Selon le Financial Times (FT), le courtier de Pete Hegseth, secrétaire américain à la Défense, employé par la banque Morgan Stanley, aurait approché BlackRock en février dernier — soit quelques semaines avant le déclenchement des frappes américano-israéliennes contre l’Iran — afin d’évoquer un placement de plusieurs millions de dollars dans le Defense Industrial Active ETF du gestionnaire d’actifs.

Lancé en 2025 par le géant de la finance, ce fonds d’actions, valorisé à 3,2 milliards de dollars et coté sous le symbole IDEF, vise, selon BlackRock, à « tirer parti des perspectives de croissance en investissant dans les entreprises susceptibles de bénéficier de la hausse des dépenses publiques en matière de défense et de sécurité, dans un contexte de fragmentation géopolitique et de rivalité économique ».

Difficile de déterminer si Hegseth avait connaissance de cette démarche, mais le FT affirme que l’initiative du courtier a été signalée en interne chez BlackRock. Ni Morgan Stanley ni le gestionnaire d’actifs n’ont souhaité commenter cette information, pour le moins embarrassante pour le chef du Pentagone.

Des fonds extrêmement sensibles

À ce titre, le secrétaire à la Défense se trouve au cœur des décisions les plus stratégiques de l’appareil militaire américain. D’autant que Peter Hegseth a été publiquement cité, à au moins deux reprises, par Donald Trump comme l’un de ceux l’ayant convaincu de lancer l’offensive contre Téhéran.

D’après le Financial Times, l’investissement envisagé par son intermédiaire n’a finalement pas été réalisé, le fonds n’étant pas encore accessible aux clients de Morgan Stanley. Les fonds indiciels sectoriels défense sont, par nature, extrêmement sensibles aux signaux géopolitiques.

Leurs portefeuilles, concentrés sur quelques grands groupes de l’industrie militaire américaine — Lockheed Martin, Raytheon, Northrop Grumman, entre autres — voient leur valorisation bondir mécaniquement en période d’escalade armée.

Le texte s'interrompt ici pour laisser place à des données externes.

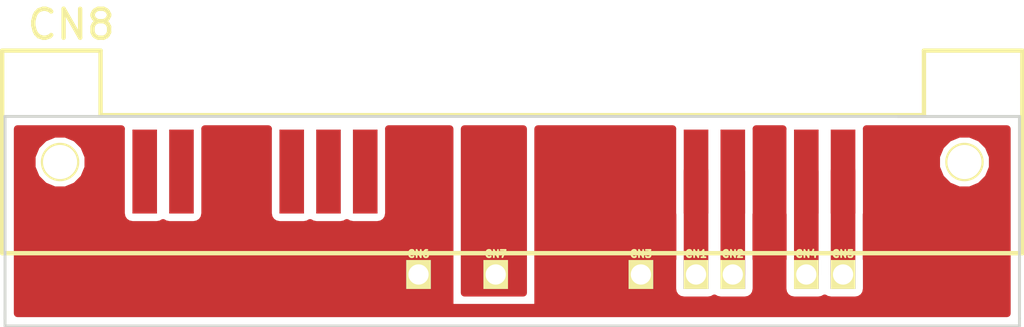
<source format=kicad_pcb>
(kicad_pcb (version 4) (host pcbnew 4.0.2-stable)

  (general
    (links 12)
    (no_connects 0)
    (area 129.870999 87.325999 165.023001 94.665001)
    (thickness 1.6)
    (drawings 8)
    (tracks 4)
    (zones 0)
    (modules 8)
    (nets 7)
  )

  (page A4)
  (layers
    (0 F.Cu signal)
    (31 B.Cu signal)
    (32 B.Adhes user)
    (33 F.Adhes user)
    (34 B.Paste user)
    (35 F.Paste user)
    (36 B.SilkS user)
    (37 F.SilkS user)
    (38 B.Mask user)
    (39 F.Mask user)
    (40 Dwgs.User user)
    (41 Cmts.User user)
    (42 Eco1.User user)
    (43 Eco2.User user)
    (44 Edge.Cuts user)
    (45 Margin user)
    (46 B.CrtYd user)
    (47 F.CrtYd user)
    (48 B.Fab user)
    (49 F.Fab user)
  )

  (setup
    (last_trace_width 0.85)
    (trace_clearance 0.2)
    (zone_clearance 0.254)
    (zone_45_only yes)
    (trace_min 0.2)
    (segment_width 0.2)
    (edge_width 0.1)
    (via_size 0.6)
    (via_drill 0.4)
    (via_min_size 0.4)
    (via_min_drill 0.3)
    (uvia_size 0.3)
    (uvia_drill 0.1)
    (uvias_allowed no)
    (uvia_min_size 0.2)
    (uvia_min_drill 0.1)
    (pcb_text_width 0.3)
    (pcb_text_size 1.5 1.5)
    (mod_edge_width 0.15)
    (mod_text_size 1 1)
    (mod_text_width 0.15)
    (pad_size 1.5 1.5)
    (pad_drill 0.6)
    (pad_to_mask_clearance 0)
    (aux_axis_origin 0 0)
    (visible_elements 7FFFFFFF)
    (pcbplotparams
      (layerselection 0x01000_00000001)
      (usegerberextensions false)
      (excludeedgelayer true)
      (linewidth 0.100000)
      (plotframeref false)
      (viasonmask false)
      (mode 1)
      (useauxorigin false)
      (hpglpennumber 1)
      (hpglpenspeed 20)
      (hpglpendiameter 15)
      (hpglpenoverlay 2)
      (psnegative false)
      (psa4output false)
      (plotreference true)
      (plotvalue true)
      (plotinvisibletext false)
      (padsonsilk false)
      (subtractmaskfromsilk false)
      (outputformat 1)
      (mirror false)
      (drillshape 0)
      (scaleselection 1)
      (outputdirectory Gerber/))
  )

  (net 0 "")
  (net 1 B+)
  (net 2 B-)
  (net 3 GND)
  (net 4 A-)
  (net 5 A+)
  (net 6 +3.3V)

  (net_class Default "This is the default net class."
    (clearance 0.2)
    (trace_width 0.85)
    (via_dia 0.6)
    (via_drill 0.4)
    (uvia_dia 0.3)
    (uvia_drill 0.1)
    (add_net +3.3V)
    (add_net A+)
    (add_net A-)
    (add_net B+)
    (add_net B-)
    (add_net GND)
  )

  (module eeepc_ssd:CONN1 (layer F.Cu) (tedit 57680E22) (tstamp 57680FB0)
    (at 153.797 92.837)
    (path /5767D520)
    (fp_text reference CN1 (at 0 -0.7112) (layer F.SilkS)
      (effects (font (size 0.25 0.25) (thickness 0.0625)))
    )
    (fp_text value B+ (at 0 0.762) (layer F.Fab)
      (effects (font (size 0.25 0.25) (thickness 0.0625)))
    )
    (pad 1 thru_hole rect (at 0 0) (size 0.85 1) (drill 0.7) (layers *.Cu *.Mask F.SilkS)
      (net 1 B+))
  )

  (module eeepc_ssd:CONN1 (layer F.Cu) (tedit 57680E22) (tstamp 57680FB5)
    (at 155.067 92.837)
    (path /5767DBCF)
    (fp_text reference CN2 (at 0 -0.7112) (layer F.SilkS)
      (effects (font (size 0.25 0.25) (thickness 0.0625)))
    )
    (fp_text value B- (at 0 0.762) (layer F.Fab)
      (effects (font (size 0.25 0.25) (thickness 0.0625)))
    )
    (pad 1 thru_hole rect (at 0 0) (size 0.85 1) (drill 0.7) (layers *.Cu *.Mask F.SilkS)
      (net 2 B-))
  )

  (module eeepc_ssd:CONN1 (layer F.Cu) (tedit 57680E22) (tstamp 57680FBA)
    (at 151.892 92.837)
    (path /5767DBF0)
    (fp_text reference CN3 (at 0 -0.7112) (layer F.SilkS)
      (effects (font (size 0.25 0.25) (thickness 0.0625)))
    )
    (fp_text value GND (at 0 0.762) (layer F.Fab)
      (effects (font (size 0.25 0.25) (thickness 0.0625)))
    )
    (pad 1 thru_hole rect (at 0 0) (size 0.85 1) (drill 0.7) (layers *.Cu *.Mask F.SilkS)
      (net 3 GND))
  )

  (module eeepc_ssd:CONN1 (layer F.Cu) (tedit 57680E22) (tstamp 57680FBF)
    (at 157.607 92.837)
    (path /5767DC16)
    (fp_text reference CN4 (at 0 -0.7112) (layer F.SilkS)
      (effects (font (size 0.25 0.25) (thickness 0.0625)))
    )
    (fp_text value A- (at 0 0.762) (layer F.Fab)
      (effects (font (size 0.25 0.25) (thickness 0.0625)))
    )
    (pad 1 thru_hole rect (at 0 0) (size 0.85 1) (drill 0.7) (layers *.Cu *.Mask F.SilkS)
      (net 4 A-))
  )

  (module eeepc_ssd:CONN1 (layer F.Cu) (tedit 57680E22) (tstamp 57680FC4)
    (at 158.877 92.837)
    (path /5767DC3F)
    (fp_text reference CN5 (at 0 -0.7112) (layer F.SilkS)
      (effects (font (size 0.25 0.25) (thickness 0.0625)))
    )
    (fp_text value A+ (at 0 0.762) (layer F.Fab)
      (effects (font (size 0.25 0.25) (thickness 0.0625)))
    )
    (pad 1 thru_hole rect (at 0 0) (size 0.85 1) (drill 0.7) (layers *.Cu *.Mask F.SilkS)
      (net 5 A+))
  )

  (module eeepc_ssd:CONN1 (layer F.Cu) (tedit 57680E22) (tstamp 57680FC9)
    (at 144.2085 92.837)
    (path /5767DC65)
    (fp_text reference CN6 (at 0 -0.7112) (layer F.SilkS)
      (effects (font (size 0.25 0.25) (thickness 0.0625)))
    )
    (fp_text value GND (at 0 0.762) (layer F.Fab)
      (effects (font (size 0.25 0.25) (thickness 0.0625)))
    )
    (pad 1 thru_hole rect (at 0 0) (size 0.85 1) (drill 0.7) (layers *.Cu *.Mask F.SilkS)
      (net 3 GND))
  )

  (module eeepc_ssd:CONN1 (layer F.Cu) (tedit 57680E22) (tstamp 57680FCE)
    (at 146.8755 92.837)
    (path /5767DC98)
    (fp_text reference CN7 (at 0 -0.7112) (layer F.SilkS)
      (effects (font (size 0.25 0.25) (thickness 0.0625)))
    )
    (fp_text value +3.3V (at 0 0.762) (layer F.Fab)
      (effects (font (size 0.25 0.25) (thickness 0.0625)))
    )
    (pad 1 thru_hole rect (at 0 0) (size 0.85 1) (drill 0.7) (layers *.Cu *.Mask F.SilkS)
      (net 6 +3.3V))
  )

  (module eeepc_ssd:uSATA (layer F.Cu) (tedit 57680697) (tstamp 57680FEE)
    (at 160.147 89.281)
    (path /53E0E90C)
    (fp_text reference CN8 (at -27.94 -5.08) (layer F.SilkS)
      (effects (font (size 1 1) (thickness 0.15)))
    )
    (fp_text value USATA (at 2.54 3.81) (layer F.Fab)
      (effects (font (size 1 1) (thickness 0.15)))
    )
    (fp_line (start -26.925 -1.95) (end 1.525 -1.95) (layer F.SilkS) (width 0.15))
    (fp_line (start -26.925 -4.18) (end -26.925 -1.95) (layer F.SilkS) (width 0.15))
    (fp_line (start -30.325 -4.18) (end -26.925 -4.18) (layer F.SilkS) (width 0.15))
    (fp_line (start -30.325 2.82) (end -30.325 -4.18) (layer F.SilkS) (width 0.15))
    (fp_line (start 4.925 2.82) (end -30.325 2.82) (layer F.SilkS) (width 0.15))
    (fp_line (start 4.925 -4.18) (end 4.925 2.82) (layer F.SilkS) (width 0.15))
    (fp_line (start 1.525 -4.18) (end 4.925 -4.18) (layer F.SilkS) (width 0.15))
    (fp_line (start 1.525 -1.95) (end 1.525 -4.18) (layer F.SilkS) (width 0.15))
    (fp_circle (center 2.925 -0.33) (end 2.335 -0.33) (layer F.SilkS) (width 0.15))
    (fp_circle (center -28.325 -0.33) (end -27.735 -0.33) (layer F.SilkS) (width 0.15))
    (pad 1 smd rect (at 0 0) (size 0.85 2.9) (layers F.Cu F.Paste F.Mask)
      (net 3 GND))
    (pad 2 smd rect (at -1.27 0) (size 0.85 2.9) (layers F.Cu F.Paste F.Mask)
      (net 5 A+))
    (pad 3 smd rect (at -2.54 0) (size 0.85 2.9) (layers F.Cu F.Paste F.Mask)
      (net 4 A-))
    (pad 4 smd rect (at -3.81 0) (size 0.85 2.9) (layers F.Cu F.Paste F.Mask)
      (net 3 GND))
    (pad 5 smd rect (at -5.08 0) (size 0.85 2.9) (layers F.Cu F.Paste F.Mask)
      (net 2 B-))
    (pad 6 smd rect (at -6.35 0) (size 0.85 2.9) (layers F.Cu F.Paste F.Mask)
      (net 1 B+))
    (pad 7 smd rect (at -7.62 0) (size 0.85 2.9) (layers F.Cu F.Paste F.Mask)
      (net 3 GND))
    (pad "" thru_hole circle (at 2.925 -0.33) (size 1.18 1.18) (drill 1.18) (layers *.Mask F.Cu F.SilkS)
      (clearance 0.0001))
    (pad 8 smd rect (at -12.7 0) (size 0.85 2.9) (layers F.Cu F.Paste F.Mask)
      (net 6 +3.3V))
    (pad 9 smd rect (at -13.97 0) (size 0.85 2.9) (layers F.Cu F.Paste F.Mask)
      (net 6 +3.3V))
    (pad 10 smd rect (at -15.24 0) (size 0.85 2.9) (layers F.Cu F.Paste F.Mask)
      (net 3 GND))
    (pad 11 smd rect (at -16.51 0) (size 0.85 2.9) (layers F.Cu F.Paste F.Mask)
      (net 3 GND))
    (pad 12 smd rect (at -17.78 0) (size 0.85 2.9) (layers F.Cu F.Paste F.Mask))
    (pad 13 smd rect (at -19.05 0) (size 0.85 2.9) (layers F.Cu F.Paste F.Mask))
    (pad 14 smd rect (at -20.32 0) (size 0.85 2.9) (layers F.Cu F.Paste F.Mask))
    (pad 15 smd rect (at -24.13 0) (size 0.85 2.9) (layers F.Cu F.Paste F.Mask))
    (pad 16 smd rect (at -25.4 0) (size 0.85 2.9) (layers F.Cu F.Paste F.Mask))
    (pad "" thru_hole circle (at -28.325 -0.33) (size 1.18 1.18) (drill 1.18) (layers *.Mask F.Cu F.SilkS)
      (clearance 0.0001))
  )

  (gr_line (start 164.973 94.361) (end 164.973 94.615) (angle 90) (layer Edge.Cuts) (width 0.1))
  (gr_line (start 129.921 94.361) (end 129.921 94.615) (angle 90) (layer Edge.Cuts) (width 0.1))
  (gr_line (start 164.973 94.361) (end 164.973 87.376) (angle 90) (layer Edge.Cuts) (width 0.1))
  (gr_line (start 129.921 87.376) (end 129.921 94.361) (angle 90) (layer Edge.Cuts) (width 0.1))
  (gr_line (start 129.921 94.107) (end 129.921 94.361) (angle 90) (layer Edge.Cuts) (width 0.1))
  (gr_line (start 129.921 87.376) (end 164.973 87.376) (angle 90) (layer Edge.Cuts) (width 0.1))
  (gr_line (start 164.973 94.615) (end 129.921 94.615) (angle 90) (layer Edge.Cuts) (width 0.1))
  (gr_line (start 160.782 87.376) (end 164.973 87.376) (angle 90) (layer Edge.Cuts) (width 0.1))

  (segment (start 153.797 92.837) (end 153.797 89.281) (width 0.85) (layer F.Cu) (net 1))
  (segment (start 155.067 92.837) (end 155.067 89.281) (width 0.85) (layer F.Cu) (net 2))
  (segment (start 157.607 92.837) (end 157.607 89.281) (width 0.85) (layer F.Cu) (net 4))
  (segment (start 158.877 92.837) (end 158.877 89.281) (width 0.85) (layer F.Cu) (net 5))

  (zone (net 6) (net_name +3.3V) (layer F.Cu) (tstamp 5768109A) (hatch edge 0.508)
    (connect_pads yes (clearance 0.254))
    (min_thickness 0.254)
    (fill yes (arc_segments 16) (thermal_gap 0.508) (thermal_bridge_width 0.508))
    (polygon
      (pts
        (xy 147.955 93.599) (xy 145.669 93.599) (xy 145.669 87.503) (xy 147.955 87.503) (xy 147.955 93.599)
      )
    )
    (filled_polygon
      (pts
        (xy 147.828 93.472) (xy 145.796 93.472) (xy 145.796 87.807) (xy 147.828 87.807)
      )
    )
  )
  (zone (net 3) (net_name GND) (layer F.Cu) (tstamp 57680CB0) (hatch edge 0.508)
    (connect_pads yes (clearance 0.254))
    (min_thickness 0.254)
    (fill yes (arc_segments 16) (thermal_gap 0.508) (thermal_bridge_width 0.508))
    (polygon
      (pts
        (xy 145.415 93.853) (xy 148.209 93.853) (xy 148.209 87.503) (xy 164.846 87.503) (xy 164.846 94.488)
        (xy 130.048 94.488) (xy 130.048 87.503) (xy 145.415 87.503) (xy 145.415 93.853)
      )
    )
    (filled_polygon
      (pts
        (xy 133.933536 87.831) (xy 133.933536 90.731) (xy 133.960103 90.87219) (xy 134.043546 91.001865) (xy 134.170866 91.088859)
        (xy 134.322 91.119464) (xy 135.172 91.119464) (xy 135.31319 91.092897) (xy 135.381986 91.048628) (xy 135.440866 91.088859)
        (xy 135.592 91.119464) (xy 136.442 91.119464) (xy 136.58319 91.092897) (xy 136.712865 91.009454) (xy 136.799859 90.882134)
        (xy 136.830464 90.731) (xy 136.830464 87.831) (xy 136.825948 87.807) (xy 139.018396 87.807) (xy 139.013536 87.831)
        (xy 139.013536 90.731) (xy 139.040103 90.87219) (xy 139.123546 91.001865) (xy 139.250866 91.088859) (xy 139.402 91.119464)
        (xy 140.252 91.119464) (xy 140.39319 91.092897) (xy 140.461986 91.048628) (xy 140.520866 91.088859) (xy 140.672 91.119464)
        (xy 141.522 91.119464) (xy 141.66319 91.092897) (xy 141.731986 91.048628) (xy 141.790866 91.088859) (xy 141.942 91.119464)
        (xy 142.792 91.119464) (xy 142.93319 91.092897) (xy 143.062865 91.009454) (xy 143.149859 90.882134) (xy 143.180464 90.731)
        (xy 143.180464 87.831) (xy 143.175948 87.807) (xy 145.288 87.807) (xy 145.288 93.853) (xy 145.298006 93.90241)
        (xy 145.326447 93.944035) (xy 145.368841 93.971315) (xy 145.415 93.98) (xy 148.209 93.98) (xy 148.25841 93.969994)
        (xy 148.300035 93.941553) (xy 148.327315 93.899159) (xy 148.336 93.853) (xy 148.336 87.807) (xy 152.988396 87.807)
        (xy 152.983536 87.831) (xy 152.983536 90.731) (xy 152.991 90.770667) (xy 152.991 92.300141) (xy 152.983536 92.337)
        (xy 152.983536 93.337) (xy 153.010103 93.47819) (xy 153.093546 93.607865) (xy 153.220866 93.694859) (xy 153.372 93.725464)
        (xy 154.222 93.725464) (xy 154.36319 93.698897) (xy 154.431986 93.654628) (xy 154.490866 93.694859) (xy 154.642 93.725464)
        (xy 155.492 93.725464) (xy 155.63319 93.698897) (xy 155.762865 93.615454) (xy 155.849859 93.488134) (xy 155.880464 93.337)
        (xy 155.880464 92.337) (xy 155.873 92.297333) (xy 155.873 90.767859) (xy 155.880464 90.731) (xy 155.880464 87.831)
        (xy 155.875948 87.807) (xy 156.798396 87.807) (xy 156.793536 87.831) (xy 156.793536 90.731) (xy 156.801 90.770667)
        (xy 156.801 92.300141) (xy 156.793536 92.337) (xy 156.793536 93.337) (xy 156.820103 93.47819) (xy 156.903546 93.607865)
        (xy 157.030866 93.694859) (xy 157.182 93.725464) (xy 158.032 93.725464) (xy 158.17319 93.698897) (xy 158.241986 93.654628)
        (xy 158.300866 93.694859) (xy 158.452 93.725464) (xy 159.302 93.725464) (xy 159.44319 93.698897) (xy 159.572865 93.615454)
        (xy 159.659859 93.488134) (xy 159.690464 93.337) (xy 159.690464 92.337) (xy 159.683 92.297333) (xy 159.683 90.767859)
        (xy 159.690464 90.731) (xy 159.690464 89.143296) (xy 162.100832 89.143296) (xy 162.248346 89.500309) (xy 162.521255 89.773694)
        (xy 162.878009 89.921831) (xy 163.264296 89.922168) (xy 163.621309 89.774654) (xy 163.894694 89.501745) (xy 164.042831 89.144991)
        (xy 164.043168 88.758704) (xy 163.895654 88.401691) (xy 163.622745 88.128306) (xy 163.265991 87.980169) (xy 162.879704 87.979832)
        (xy 162.522691 88.127346) (xy 162.249306 88.400255) (xy 162.101169 88.757009) (xy 162.100832 89.143296) (xy 159.690464 89.143296)
        (xy 159.690464 87.831) (xy 159.685948 87.807) (xy 164.542 87.807) (xy 164.542 94.184) (xy 130.352 94.184)
        (xy 130.352 89.143296) (xy 130.850832 89.143296) (xy 130.998346 89.500309) (xy 131.271255 89.773694) (xy 131.628009 89.921831)
        (xy 132.014296 89.922168) (xy 132.371309 89.774654) (xy 132.644694 89.501745) (xy 132.792831 89.144991) (xy 132.793168 88.758704)
        (xy 132.645654 88.401691) (xy 132.372745 88.128306) (xy 132.015991 87.980169) (xy 131.629704 87.979832) (xy 131.272691 88.127346)
        (xy 130.999306 88.400255) (xy 130.851169 88.757009) (xy 130.850832 89.143296) (xy 130.352 89.143296) (xy 130.352 87.807)
        (xy 133.938396 87.807)
      )
    )
  )
)

</source>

Une tentative de délit d’initié

Qu’un responsable au cœur des décisions stratégiques sur l’Iran ait pu, simultanément, mandater son broker pour prendre position sur ce type d’instrument constitue un cas typique de délit d’initié.

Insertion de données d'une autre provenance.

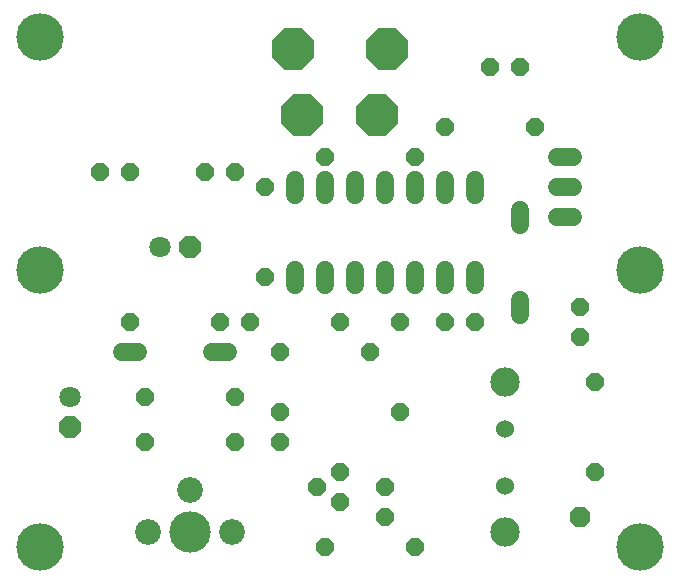
<source format=gbs>
G75*
%MOIN*%
%OFA0B0*%
%FSLAX24Y24*%
%IPPOS*%
%LPD*%
%AMOC8*
5,1,8,0,0,1.08239X$1,22.5*
%
%ADD10C,0.1580*%
%ADD11C,0.0860*%
%ADD12C,0.1380*%
%ADD13OC8,0.0600*%
%ADD14OC8,0.0710*%
%ADD15C,0.0710*%
%ADD16C,0.0600*%
%ADD17OC8,0.1380*%
%ADD18C,0.0980*%
%ADD19C,0.0600*%
%ADD20OC8,0.0680*%
D10*
X001680Y001680D03*
X001680Y010930D03*
X001680Y018680D03*
X021680Y018680D03*
X021680Y010930D03*
X021680Y001680D03*
D11*
X008080Y002180D03*
X006680Y003580D03*
X005280Y002180D03*
D12*
X006680Y002180D03*
D13*
X005180Y005180D03*
X005180Y006680D03*
X004680Y009180D03*
X007680Y009180D03*
X008680Y009180D03*
X009680Y008180D03*
X008180Y006680D03*
X009680Y006180D03*
X009680Y005180D03*
X008180Y005180D03*
X010930Y003680D03*
X011680Y003180D03*
X011680Y004180D03*
X013180Y003680D03*
X013180Y002680D03*
X014180Y001680D03*
X011180Y001680D03*
X013680Y006180D03*
X012680Y008180D03*
X011680Y009180D03*
X013680Y009180D03*
X015180Y009180D03*
X016180Y009180D03*
X019680Y008680D03*
X019680Y009680D03*
X020180Y007180D03*
X020180Y004180D03*
X009180Y010680D03*
X009180Y013680D03*
X008180Y014180D03*
X007180Y014180D03*
X004680Y014180D03*
X003680Y014180D03*
X011180Y014680D03*
X014180Y014680D03*
X015180Y015680D03*
X016680Y017680D03*
X017680Y017680D03*
X018180Y015680D03*
D14*
X006680Y011680D03*
X002680Y005680D03*
D15*
X002680Y006680D03*
X005680Y011680D03*
D16*
X004940Y008180D02*
X004420Y008180D01*
X007420Y008180D02*
X007940Y008180D01*
X010180Y010420D02*
X010180Y010940D01*
X011180Y010940D02*
X011180Y010420D01*
X012180Y010420D02*
X012180Y010940D01*
X013180Y010940D02*
X013180Y010420D01*
X014180Y010420D02*
X014180Y010940D01*
X015180Y010940D02*
X015180Y010420D01*
X016180Y010420D02*
X016180Y010940D01*
X017680Y009940D02*
X017680Y009420D01*
X017680Y012420D02*
X017680Y012940D01*
X018920Y012680D02*
X019440Y012680D01*
X019440Y013680D02*
X018920Y013680D01*
X018920Y014680D02*
X019440Y014680D01*
X016180Y013940D02*
X016180Y013420D01*
X015180Y013420D02*
X015180Y013940D01*
X014180Y013940D02*
X014180Y013420D01*
X013180Y013420D02*
X013180Y013940D01*
X012180Y013940D02*
X012180Y013420D01*
X011180Y013420D02*
X011180Y013940D01*
X010180Y013940D02*
X010180Y013420D01*
D17*
X010430Y016080D03*
X010118Y018280D03*
X012930Y016080D03*
X013243Y018280D03*
D18*
X017180Y007180D03*
X017180Y002180D03*
D19*
X017180Y003730D03*
X017180Y005630D03*
D20*
X019680Y002680D03*
M02*

</source>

Autrement dit, l’utilisation d’un avantage informationnel injuste, fondé sur une position privilégiée dans une entreprise, pour réaliser un profit ou éviter une perte au détriment des autres investisseurs qui n’ont pas accès à cette information.

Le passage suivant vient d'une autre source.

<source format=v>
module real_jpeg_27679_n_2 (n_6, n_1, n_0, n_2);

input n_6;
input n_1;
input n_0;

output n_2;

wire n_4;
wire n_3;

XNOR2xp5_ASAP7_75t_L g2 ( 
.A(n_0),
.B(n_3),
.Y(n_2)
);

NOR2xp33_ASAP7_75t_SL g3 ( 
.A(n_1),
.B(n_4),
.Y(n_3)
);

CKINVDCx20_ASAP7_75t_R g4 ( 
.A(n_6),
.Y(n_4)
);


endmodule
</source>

Sean Parnell, porte-parole en chef du Pentagone, a qualifié ces accusations de « totalement fausses et fabriquées de toutes pièces ». Ce n’est toutefois pas la première fois que des proches de Donald Trump se trouvent visés par de telles allégations.

La légitimité des missions confiées à Jared Kushner et Steve Witkoff, ainsi que le calendrier suspect de certaines annonces présidentielles sur Truth Social — lesquelles faisaient invariablement réagir les marchés — avaient déjà suscité des interrogations profondes sur la frontière entre gouvernance et profit privé au sein de l’administration Trump.